**EXERCISE DIRECTIONS:** Count how many lines in the entries below contain the string "percent". Reply with the number alone.

────────

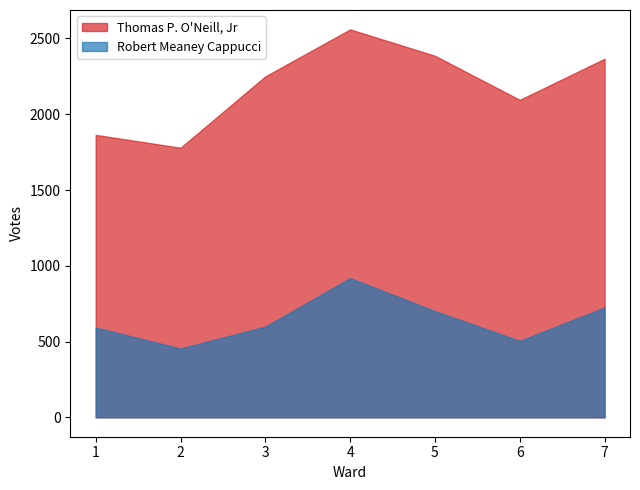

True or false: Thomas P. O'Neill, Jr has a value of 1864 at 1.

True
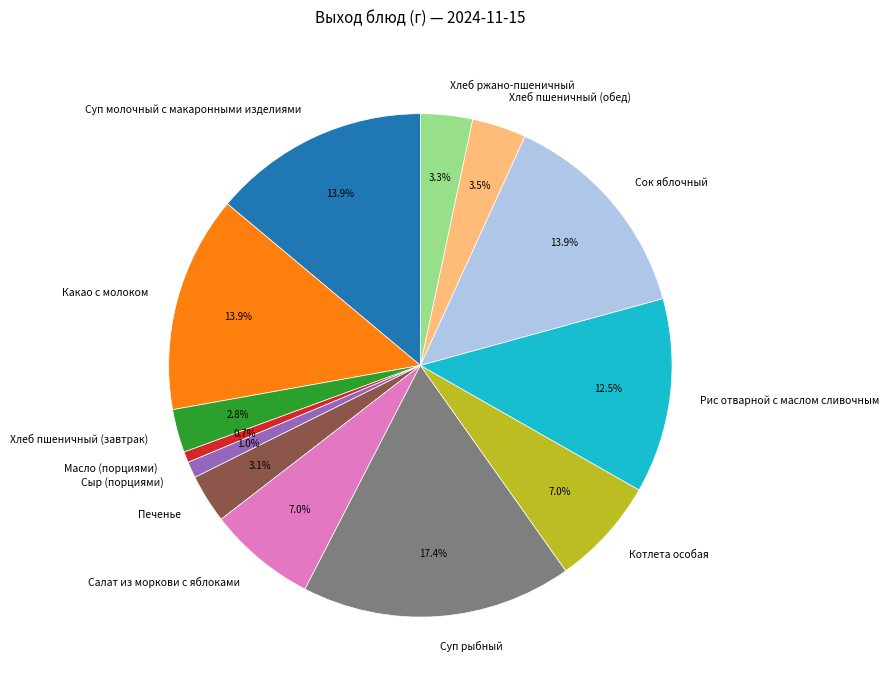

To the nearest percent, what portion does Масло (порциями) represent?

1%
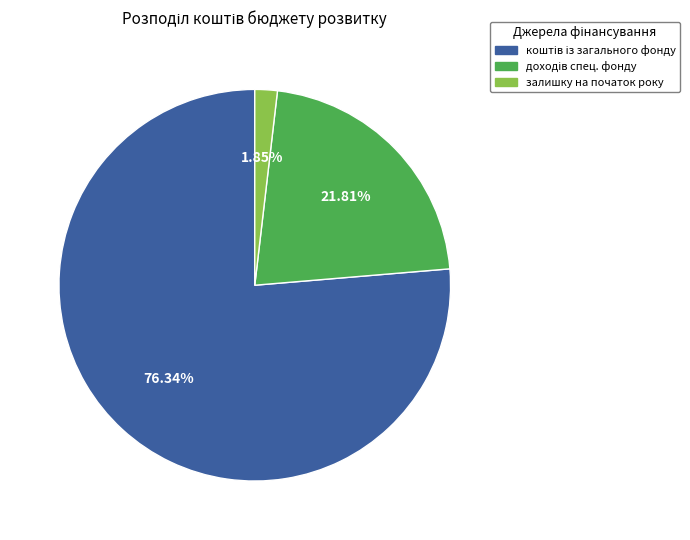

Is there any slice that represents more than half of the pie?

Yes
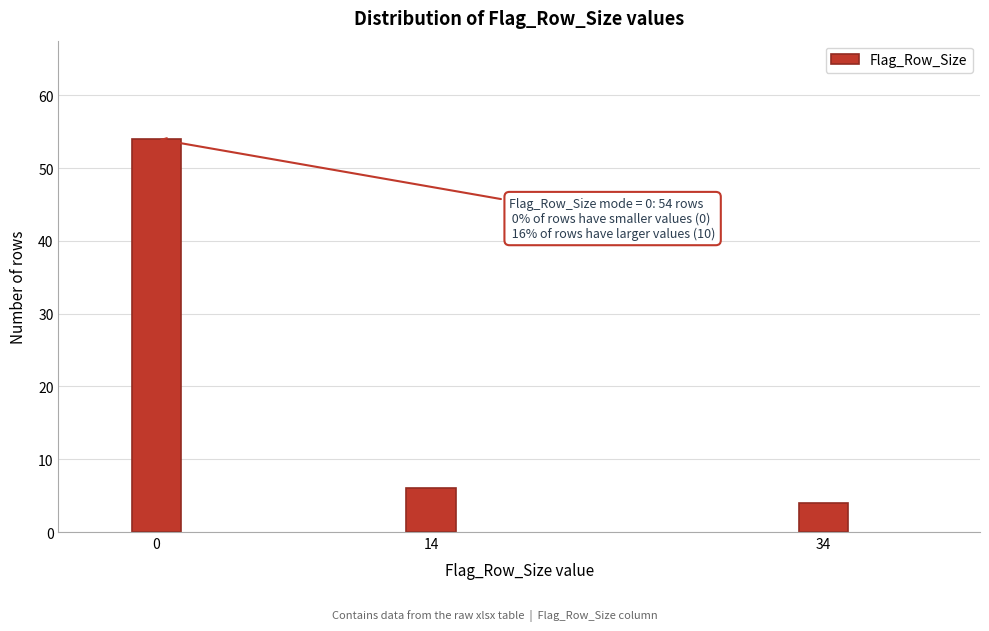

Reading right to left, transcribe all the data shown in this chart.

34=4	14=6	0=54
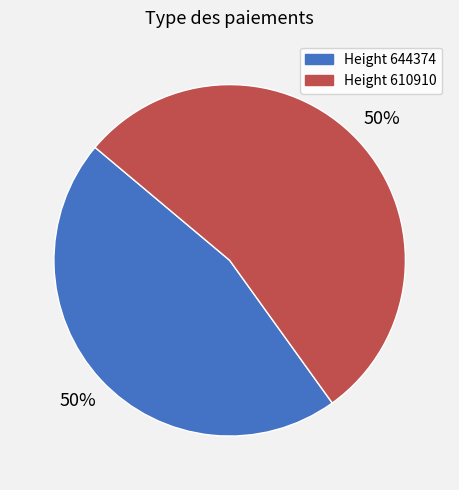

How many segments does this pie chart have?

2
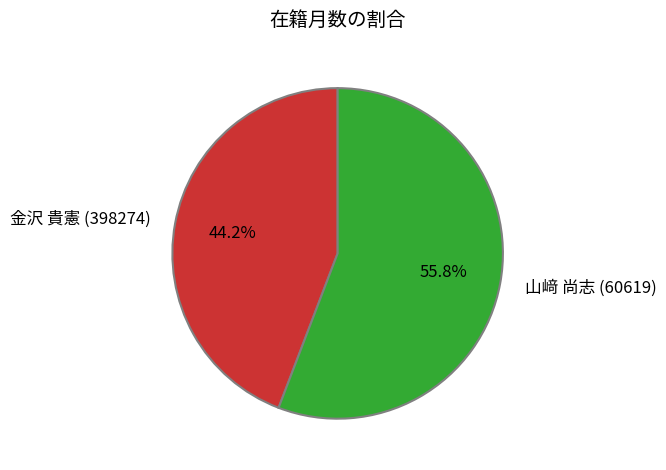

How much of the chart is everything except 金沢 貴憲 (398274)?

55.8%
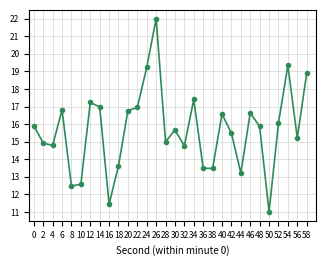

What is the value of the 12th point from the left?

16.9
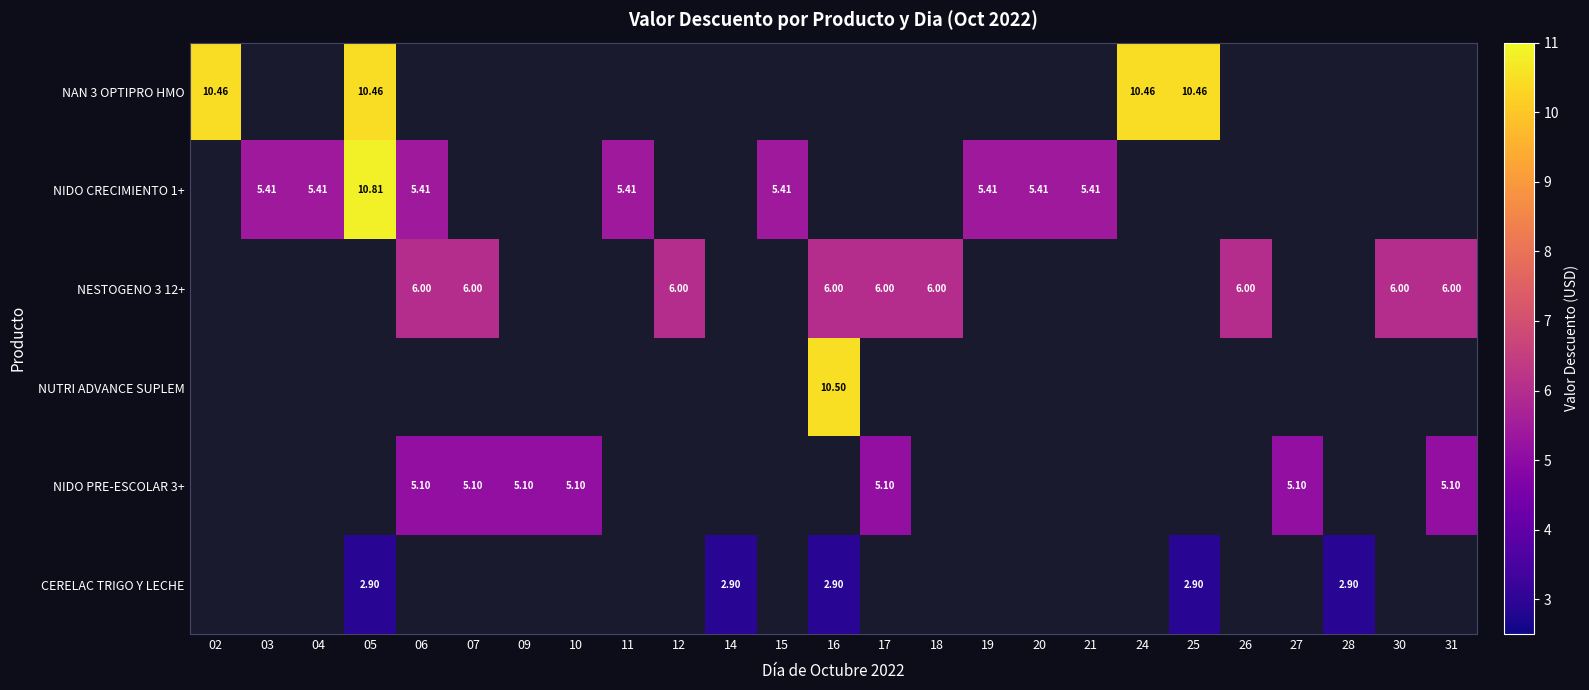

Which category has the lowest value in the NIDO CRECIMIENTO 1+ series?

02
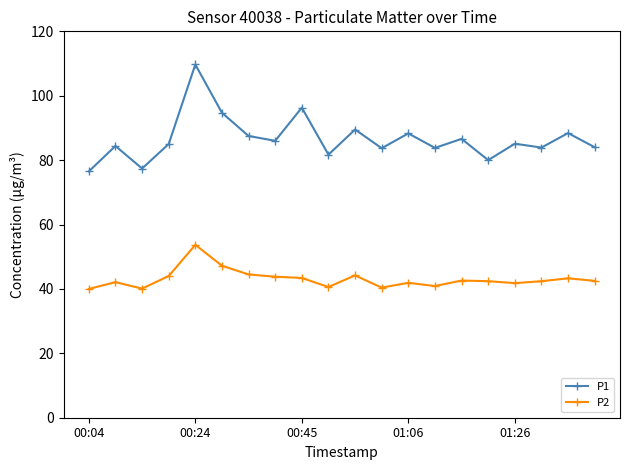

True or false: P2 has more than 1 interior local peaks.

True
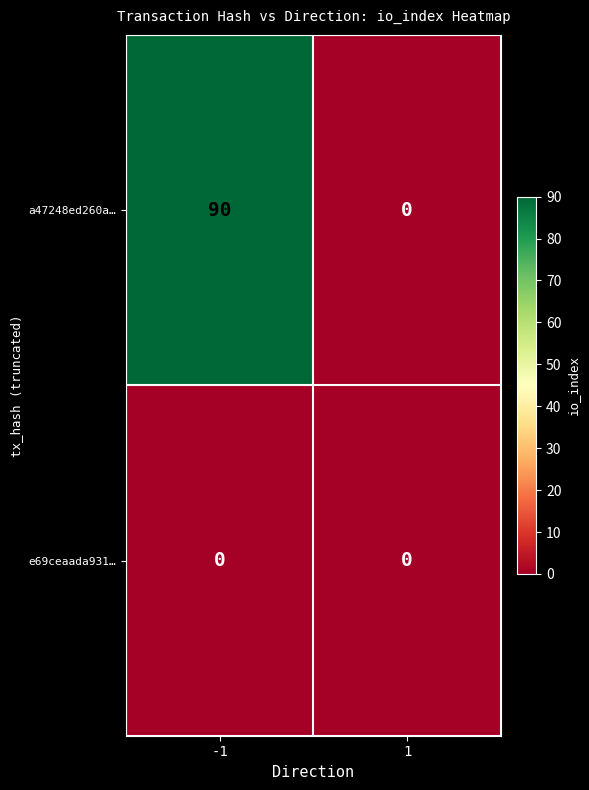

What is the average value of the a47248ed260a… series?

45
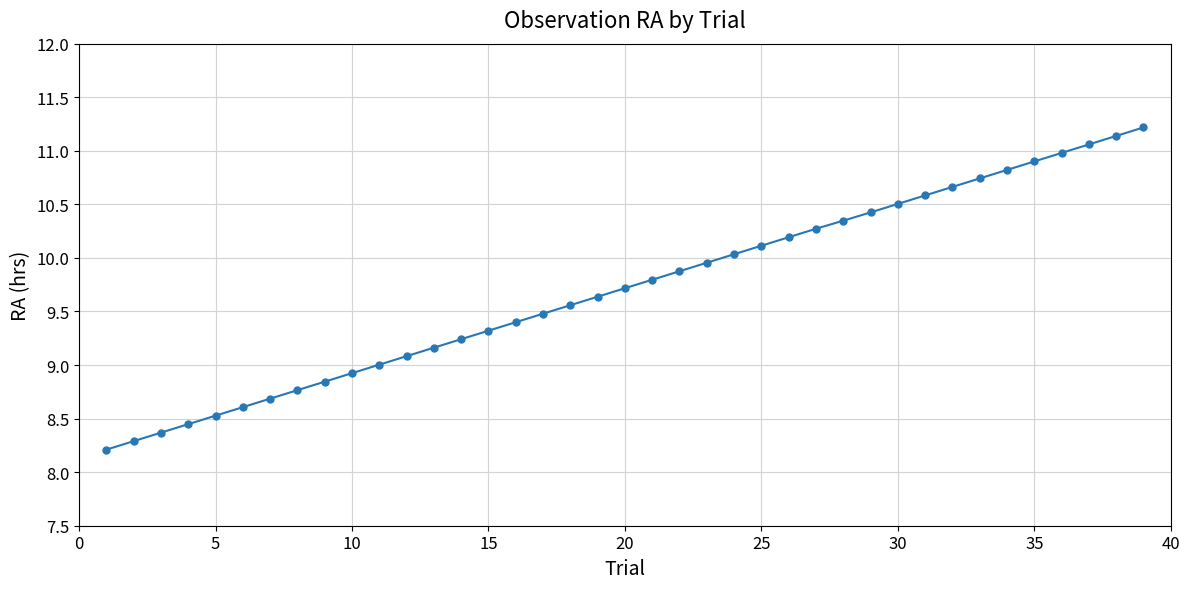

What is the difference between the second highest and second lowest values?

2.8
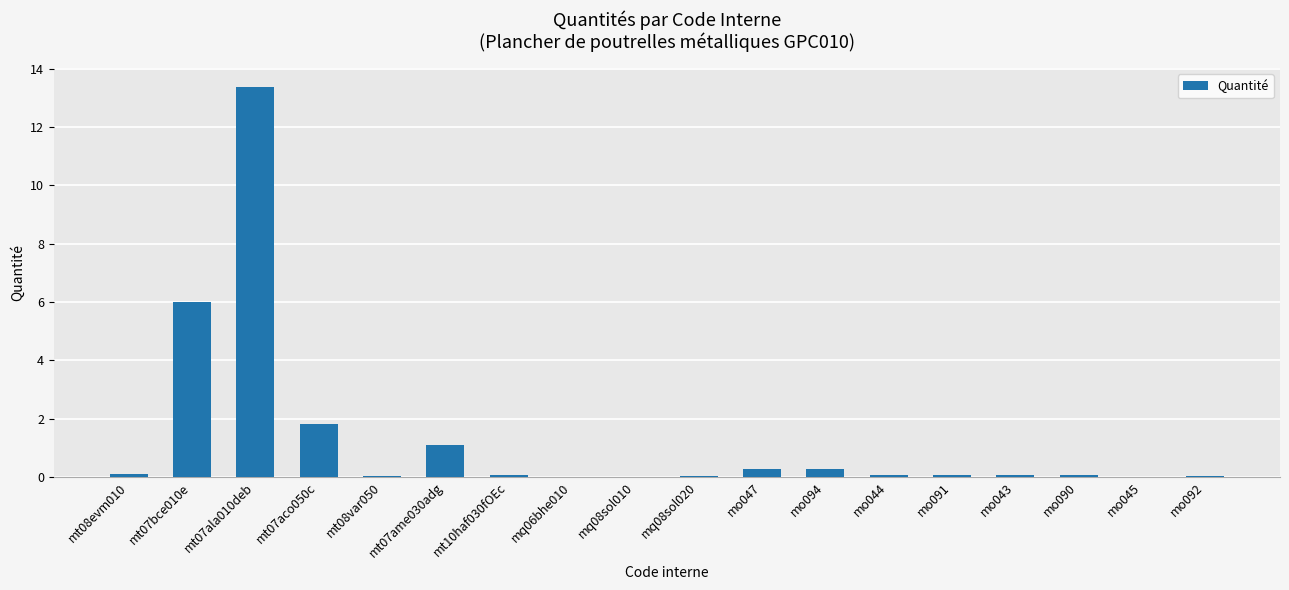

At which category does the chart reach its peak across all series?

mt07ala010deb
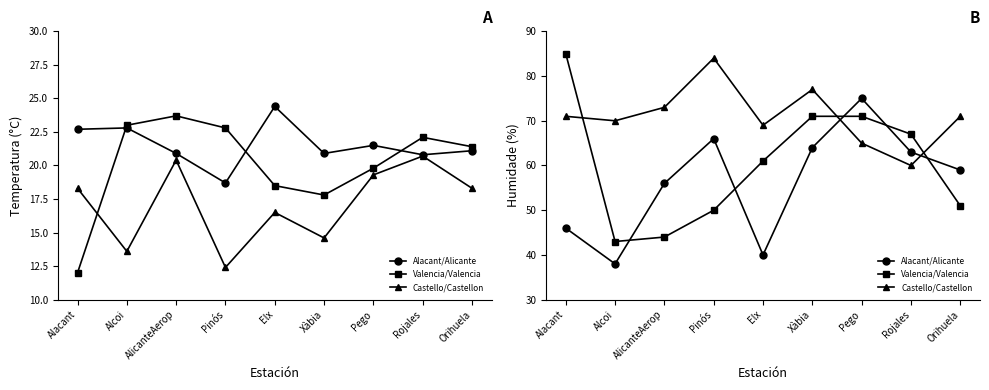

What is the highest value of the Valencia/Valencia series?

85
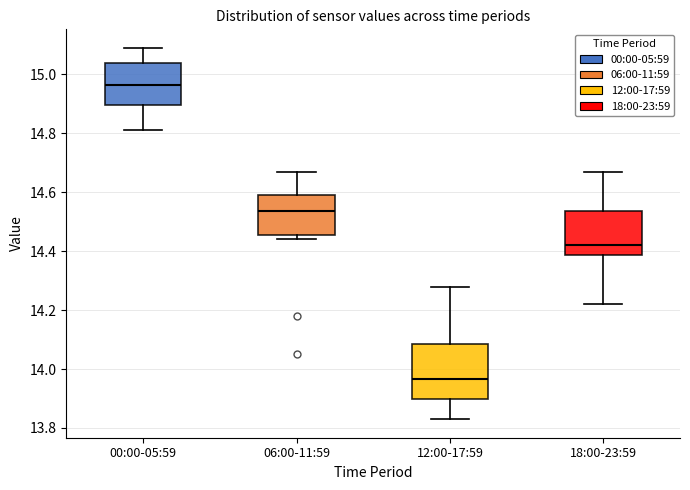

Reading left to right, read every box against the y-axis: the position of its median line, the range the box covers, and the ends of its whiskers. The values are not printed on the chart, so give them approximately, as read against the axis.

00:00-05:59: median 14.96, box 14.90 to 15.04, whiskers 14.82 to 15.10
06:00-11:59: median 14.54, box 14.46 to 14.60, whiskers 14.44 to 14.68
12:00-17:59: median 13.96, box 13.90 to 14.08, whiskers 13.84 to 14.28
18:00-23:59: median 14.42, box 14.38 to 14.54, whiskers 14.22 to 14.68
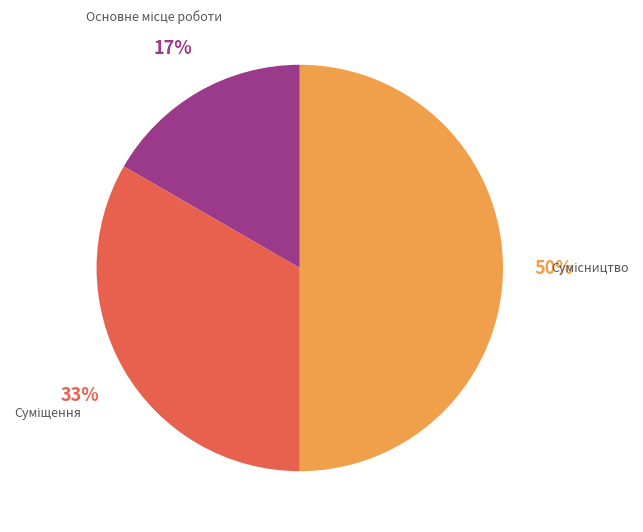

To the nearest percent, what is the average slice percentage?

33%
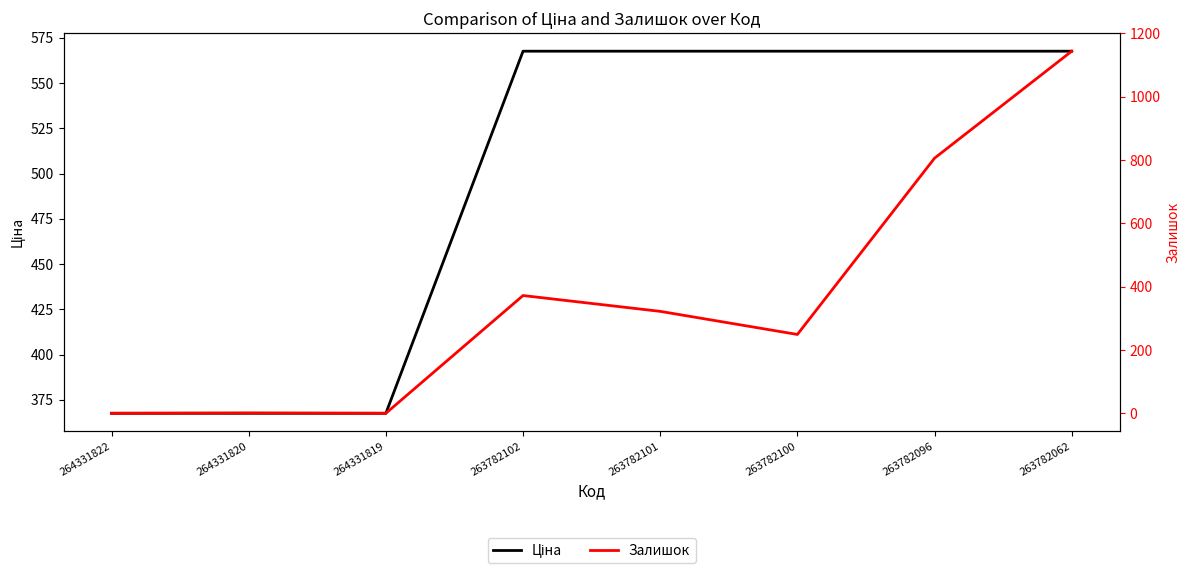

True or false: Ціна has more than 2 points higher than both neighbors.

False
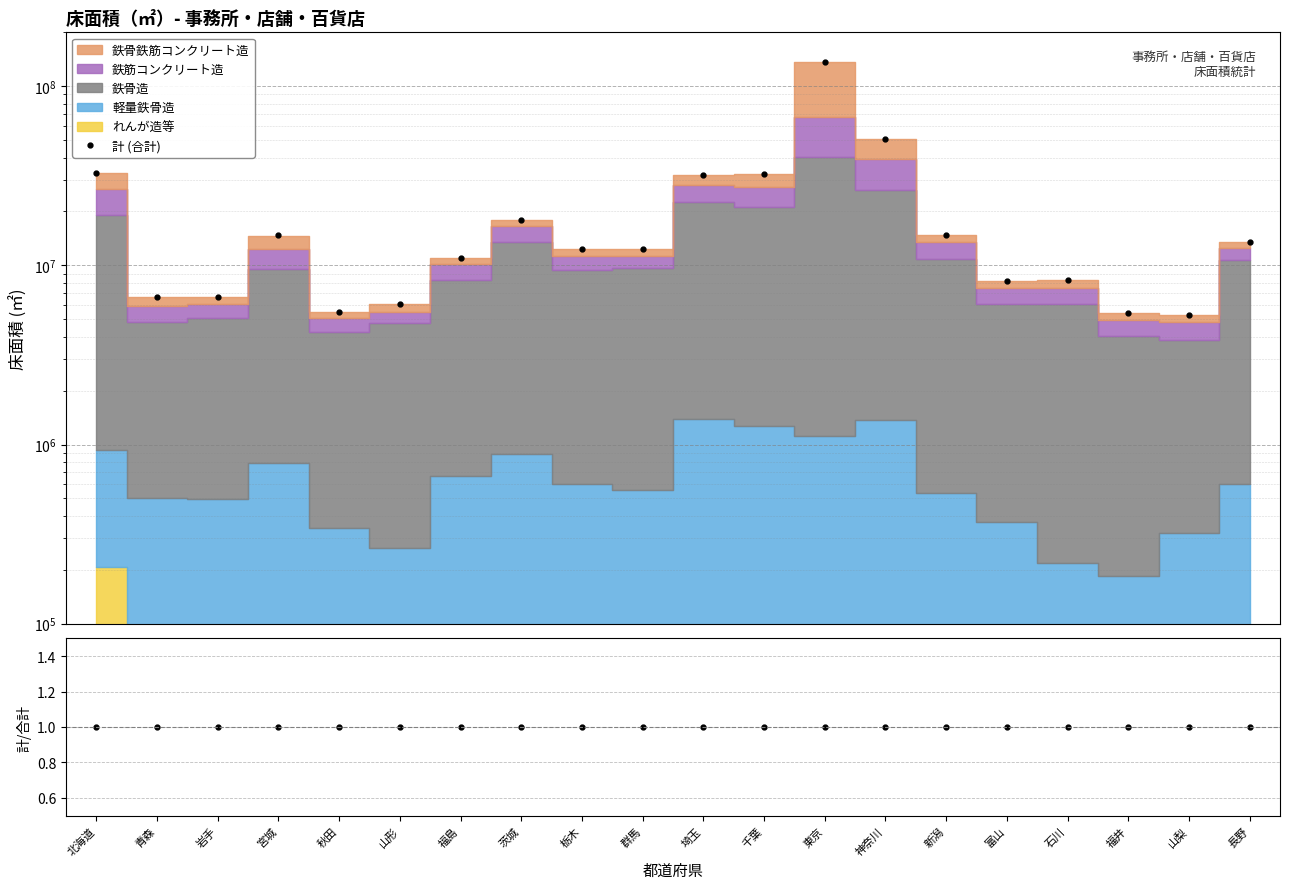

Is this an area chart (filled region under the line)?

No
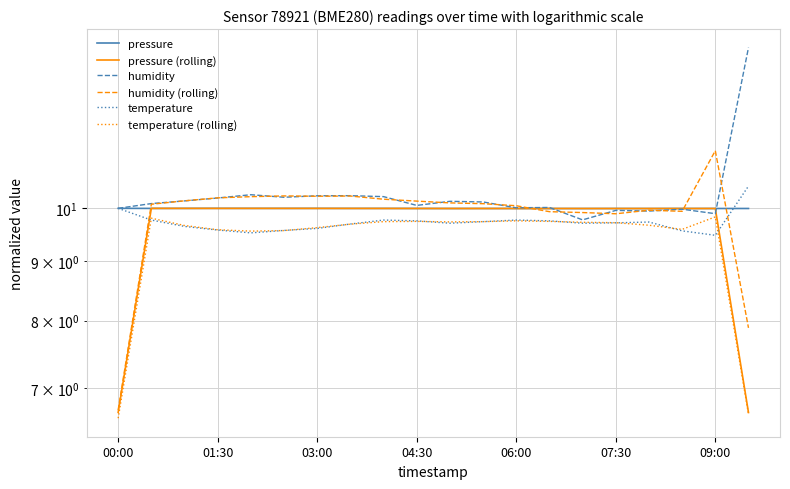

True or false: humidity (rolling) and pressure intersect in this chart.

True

────────

**FINISHED EXERCISE:** 2